Owens & Minor Announces Pricing of $ 500 Million Senior Notes Due 2029
RICHMOND, Virginia – (COMMERCIAL THREAD) – Owens & Minor, Inc. (NYSE: OMI) (the “Company”) today announced the price of its private offering (the “Offering”) in the aggregate principal amount of $ 500 million its 4,500% senior notes due 2029 (the “Notes”). The offering is scheduled to close on March 10, 2021. Closing of the offering is subject to the satisfaction of customary and market conditions.
The Notes will bear interest at the rate of 4.500% per annum. The Notes will mature on March 31, 2029. The Notes were offered at a price of 100% of their Principal Amount.
The Company intends to use the net proceeds of this offering, together with the expected borrowings under a new revolving credit facility and its amended and enhanced debt securitization facility, to fund the redemption or repayment. of the following outstanding debt, and to pay related charges, costs and expenses thereon: of this credit agreement dated July 27, 2017 (as amended, amended, extended, updated, replaced or supplemented from time to time) between the Company, Wells Fargo Bank, NA, JPMorgan Chase Bank, NA, Bank of America, NA and a syndicate of financial institutions, including Citibank, NA (“Existing Credit Agreement”) and (ii) borrowings outstanding under its existing revolving credit facility (the “Existing Revolving Credit Facility” ) provided under the existing Credit Agreement.
The Securities have not been registered under the Securities Act of 1933, as amended (the “Securities Act”), the securities laws of any state or the securities laws of any other jurisdiction, and may not be offered or sold in the United States, or for the benefit of persons in the United States, except under an applicable exemption or in connection with a transaction not subject to the registration requirements of the Securities Act and applicable state securities or blue sky laws. Accordingly, the Notes have only been offered to persons reasonably considered to be “qualified institutional buyers”, as that term is defined by Rule 144A of the Securities Act, or outside the United States to non- “US Persons” in accordance with Regulation S under the Securities Act.

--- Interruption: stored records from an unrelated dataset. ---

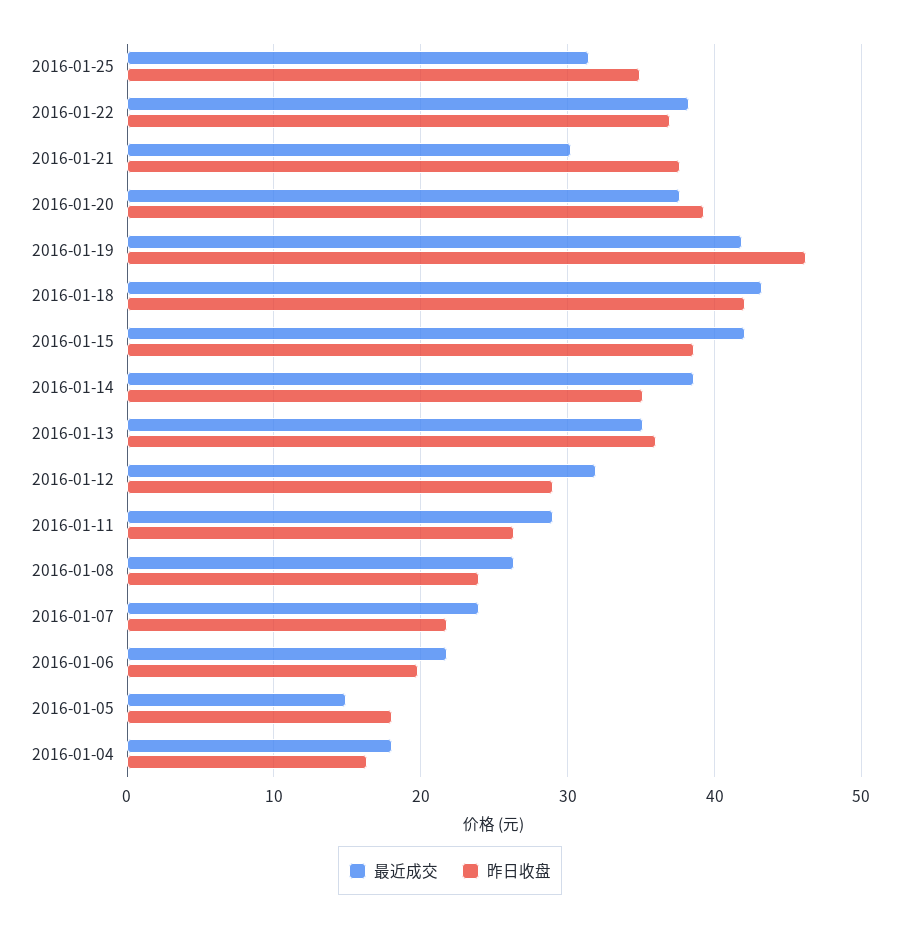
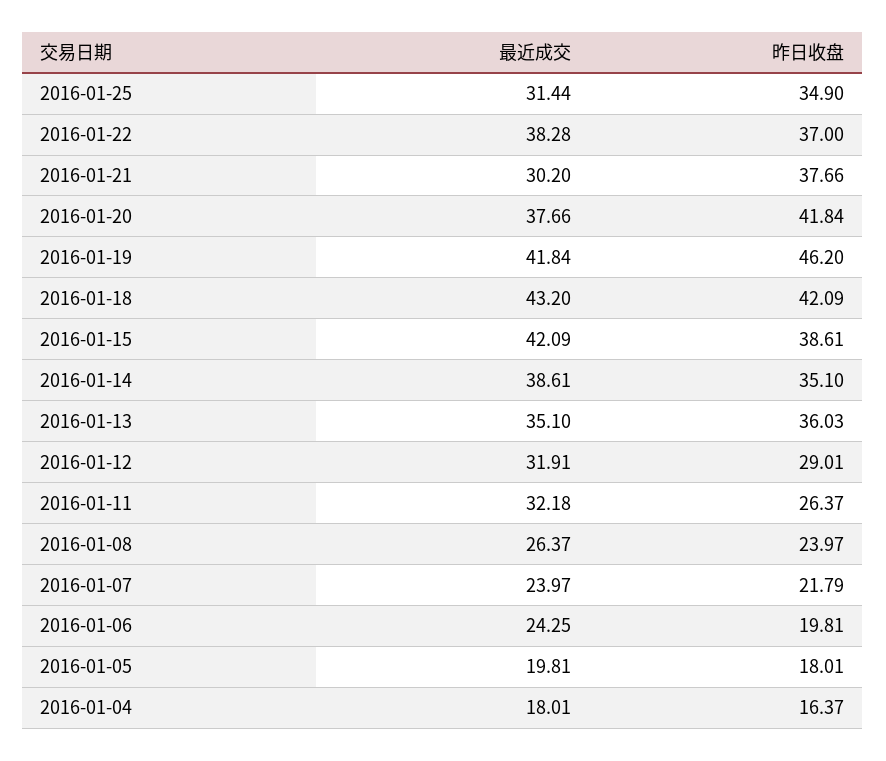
  {
    "最近成交": {
      "2016-01-25": 31.44,
      "2016-01-22": 38.28,
      "2016-01-21": 30.2,
      "2016-01-20": 37.66,
      "2016-01-19": 41.84,
      "2016-01-18": 43.2,
      "2016-01-15": 42.09,
      "2016-01-14": 38.61,
      "2016-01-13": 35.1,
      "2016-01-12": 31.91,
-     "2016-01-11": 29,
+     "2016-01-11": 32.18,
      "2016-01-08": 26.37,
      "2016-01-07": 23.97,
-     "2016-01-06": 22,
+     "2016-01-06": 24.25,
-     "2016-01-05": 15,
+     "2016-01-05": 19.81,
      "2016-01-04": 18.01
    },
    "昨日收盘": {
      "2016-01-25": 34.9,
      "2016-01-22": 37,
      "2016-01-21": 37.66,
-     "2016-01-20": 39,
+     "2016-01-20": 41.84,
      "2016-01-19": 46.2,
      "2016-01-18": 42.09,
      "2016-01-15": 38.61,
      "2016-01-14": 35.1,
      "2016-01-13": 36.03,
      "2016-01-12": 29.01,
      "2016-01-11": 26.37,
      "2016-01-08": 23.97,
      "2016-01-07": 21.79,
      "2016-01-06": 19.81,
      "2016-01-05": 18.01,
      "2016-01-04": 16.37
    }
  }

A confidential offering memorandum for the offering of the Notes has been made available to these eligible persons. The Offer is being conducted in accordance with the terms and subject to the conditions set out in this confidential offering memorandum.
This press release does not constitute an offer to sell, a solicitation to buy or an offer to buy or sell any securities. No offer, solicitation, purchase or sale will be made in any jurisdiction in which such offer, solicitation or sale would be illegal. Any offer or solicitation to purchase, if any, will be made only by means of a confidential offering memorandum. This press release does not constitute a notice of repayment of outstanding debt under the Company’s existing revolving credit facility or a notice of repayment of its B term loan, and any repayment of the B term loan and the existing revolving credit facility will be effected in accordance with the terms and conditions of the Existing Credit Agreement.
About Owens & Minor, Inc.
Owens & Minor, Inc. (NYSE: OMI) is a global healthcare solutions company that integrates product manufacturing, distribution support, and innovative technology services to deliver meaningful and enduring value across the board. sector, acute care to patients at home. Aligned with its mission of empowering our clients to advance healthcareMT, more than 15,000 teammates around the world serve more than 4,000 healthcare clients. A vertically integrated footprint, primarily based in the Americas, enables Owens & Minor to reliably deliver its self-fabricated surgical and PPE products. This transparent value chain is part of a product portfolio representing 1,200 branded suppliers. Operating continuously since 1882 from its headquarters in Richmond, Virginia, Owens & Minor has grown into a FORTUNE 500 company with operations located in North America, Asia, Europe and Latin America.
This press release contains “forward-looking statements” within the meaning of the Private Securities Litigation Reform Act of 1995. Although we believe that our expectations regarding forward-looking statements are based on reasonable assumptions within the limits of our knowledge of our business, and operations, all forward-looking statements involve risks and uncertainties and, therefore, actual results could differ materially from those projected, anticipated or suggested by such statements. These forward-looking statements involve known and unknown risks, uncertainties and assumptions, which may cause the actual results, performance or achievements of the Company to differ materially from future results, performances or achievements expressed or implied by such statements. prospective. Forward-looking statements contained in this press release include, without limitation, statements relating to the offering and use of the proceeds thereof, as well as the entering into and borrowings under the New the Company’s revolving credit facility and the amended and enhanced debt securitization facility. . Unless required by law, the Company does not undertake to publicly update forward-looking statements, whether as a result of new information, future events or otherwise.